A popular maxim is that you should never let the perfect become the enemy of the good. In other words, just ship your dang product already. That admonishment appears to fit perfectly with Oculus VR and its much-anticipated Oculus Rift virtual reality headset.

Speaking at the Web Summit 2014 in Dublin, Ireland Oculus VR CEO Brendan Iribe said the Rift's release was still "many months" away, even though the product is largely finalised, as reported by The Next Web.

The problem? Iribe says traditional controllers like keyboards, mice, and standard gamepads don't really translate well to the virtual reality experience, and gesture control is still in its infancy. So it looks we'll have another holiday season with no Oculus Rifts peeking out of the stockings of well-behaved gamers.

Why this matters: Oculus understandably wants to get the Rift just right. With so much interest in the company's product, Oculus VR could become the market leader in a video game revolution that will seemingly come overnight – not bad for a company that traces its roots to Kickstarter. But virtual reality is shaping up to be the next big frontier in gaming and every major player knows it.

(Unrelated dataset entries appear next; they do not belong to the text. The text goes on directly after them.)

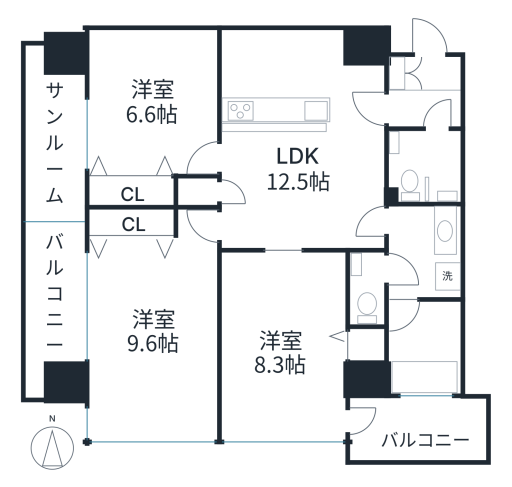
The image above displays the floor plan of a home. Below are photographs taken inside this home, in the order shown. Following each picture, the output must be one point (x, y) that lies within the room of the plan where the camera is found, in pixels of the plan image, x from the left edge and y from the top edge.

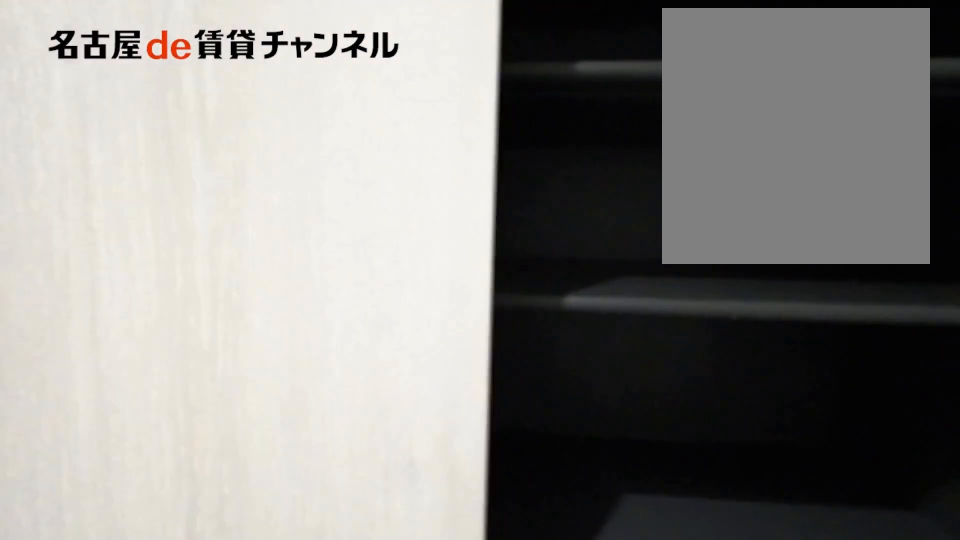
(426, 71)
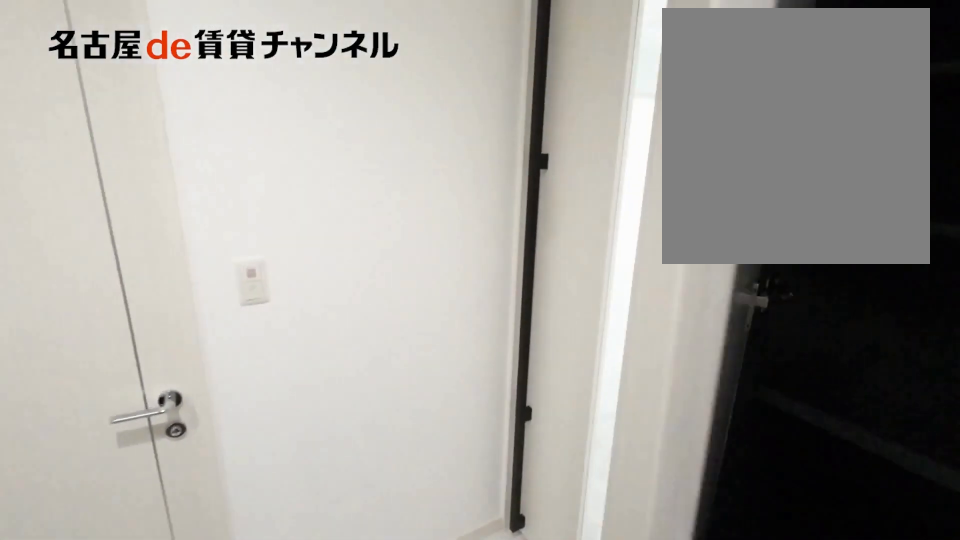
(426, 71)
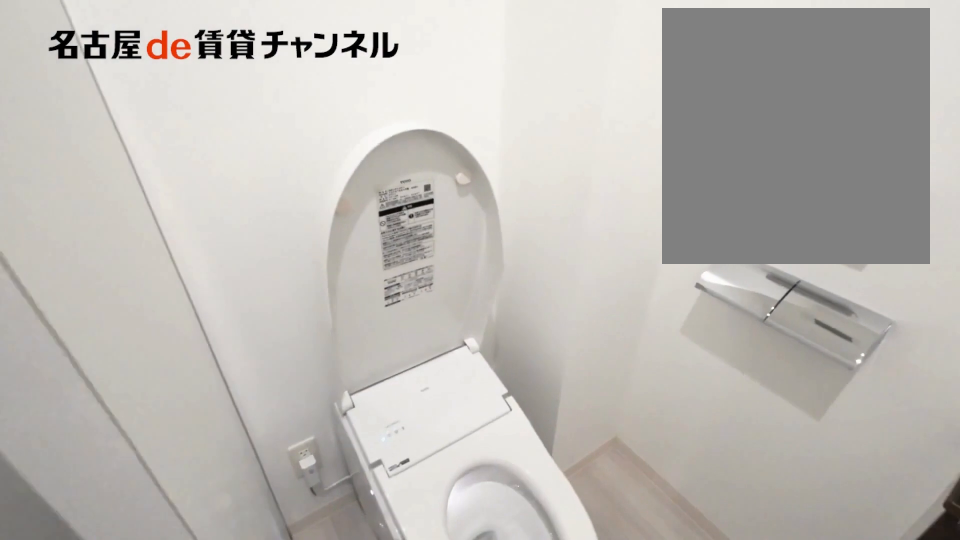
(425, 163)
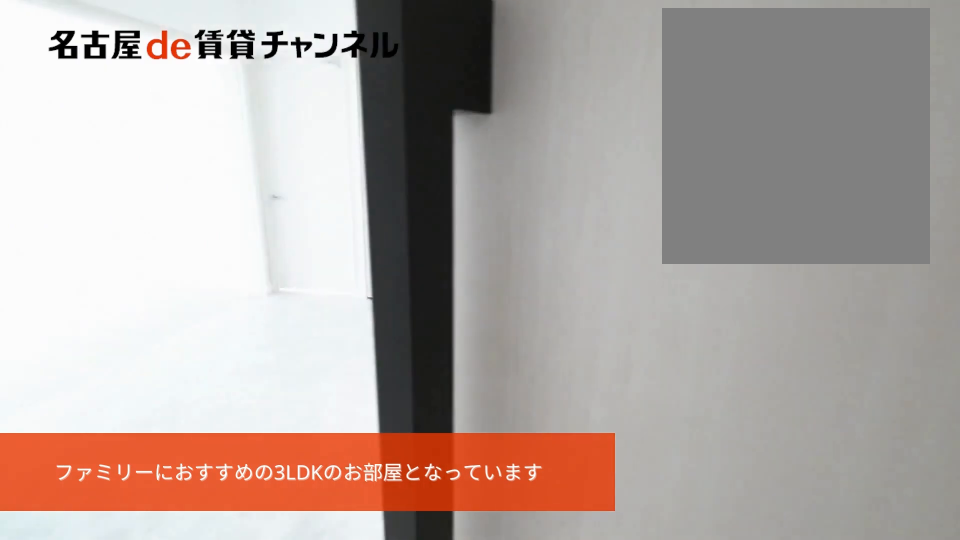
(422, 106)
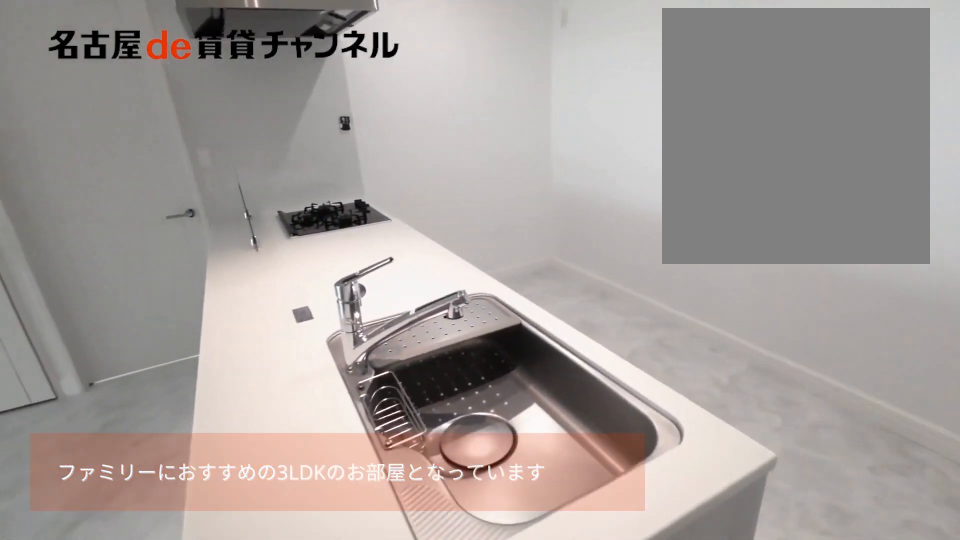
(307, 78)
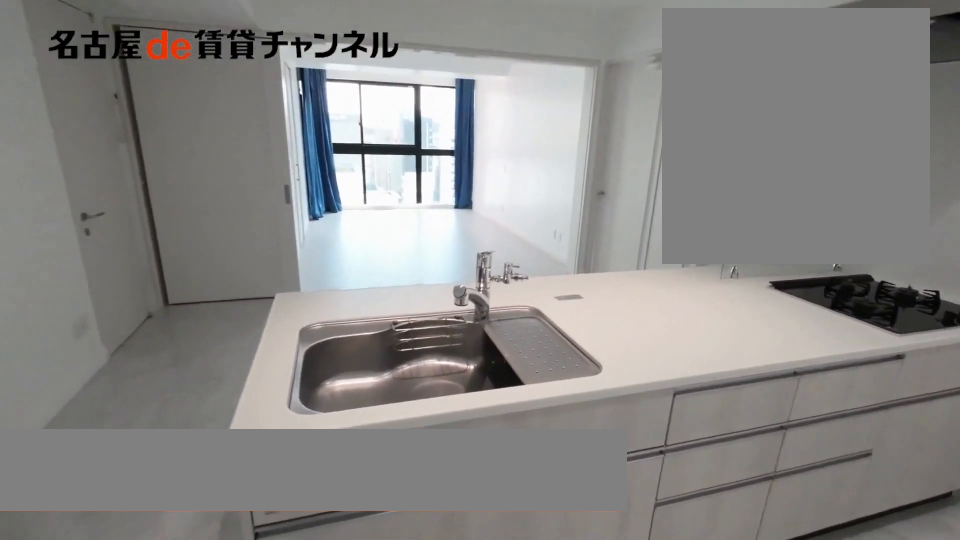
(297, 221)
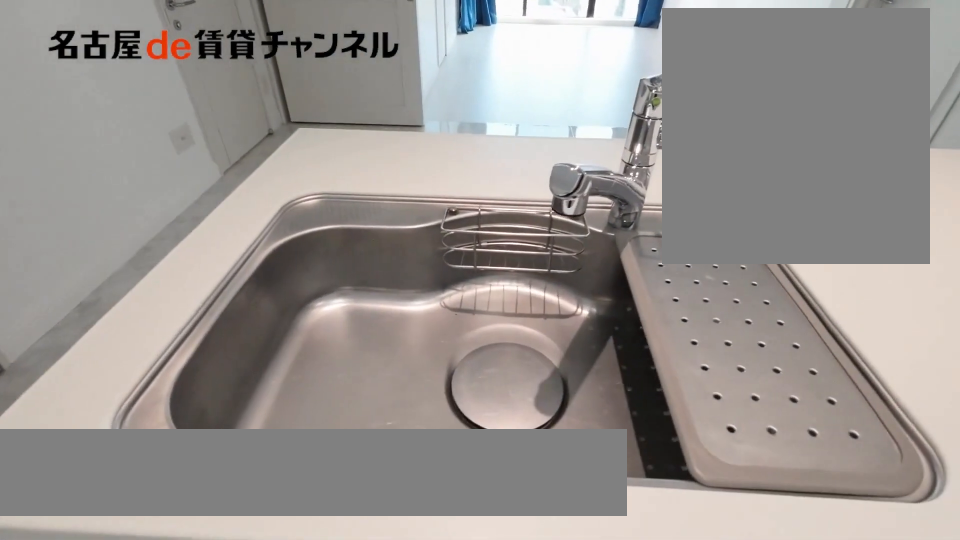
(271, 114)
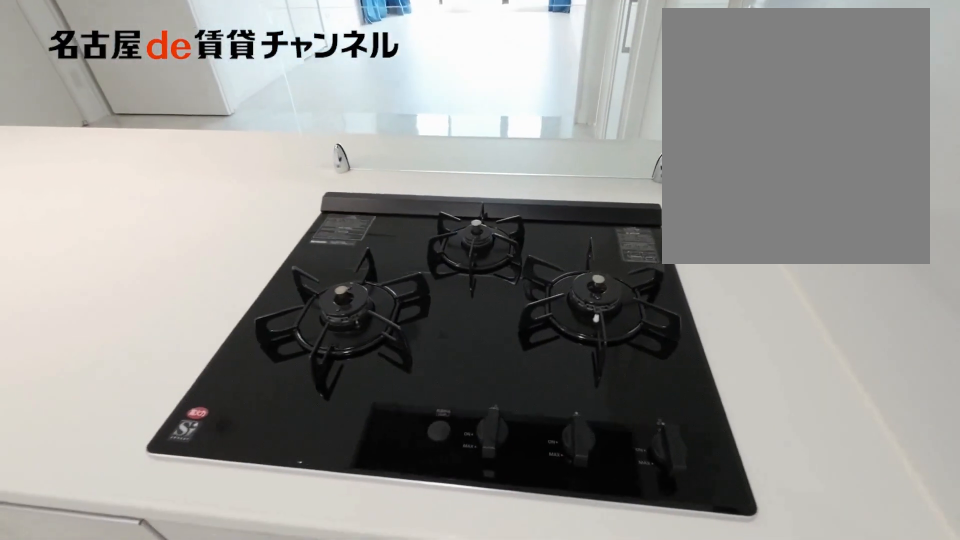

Samsung is already producing a VR accessory for the Galaxy Note 4 (admittedly with help from Oculus VR), other companies such as Microsoft (still rumored) and Sony are working on their own VR devices as well. Oculus VR has to be careful it doesn't wait too long to release its PC-focused headset.

How long is too long?

In September, Oculus released its latest prototype, dubbed Crescent Bay, and it's already amazing. For the most part, current Oculus demos – not to mention developers already working with the device – rely on standard game controllers for use with the Rift. That often ends up being the Xbox 360 controller, which is the de facto standard gamepad for PC gamers.

Oculus is supposed to be working on its own controller that is specifically tailored to the Rift. To that end, Oculus acquired Carbon Design in June, a company best known for creating the much-loved 360 controller.

There's no doubt that for VR to finally live up to its long history of promises, it will need an appealing input device to complement the amazing experience the Rift headset provides. But people are eagerly anticipating the Rift's virtual worlds, which are mostly about the visuals. It might be better just to get the headset out there sooner rather than later and worry about delivering the perfect controller after the fact.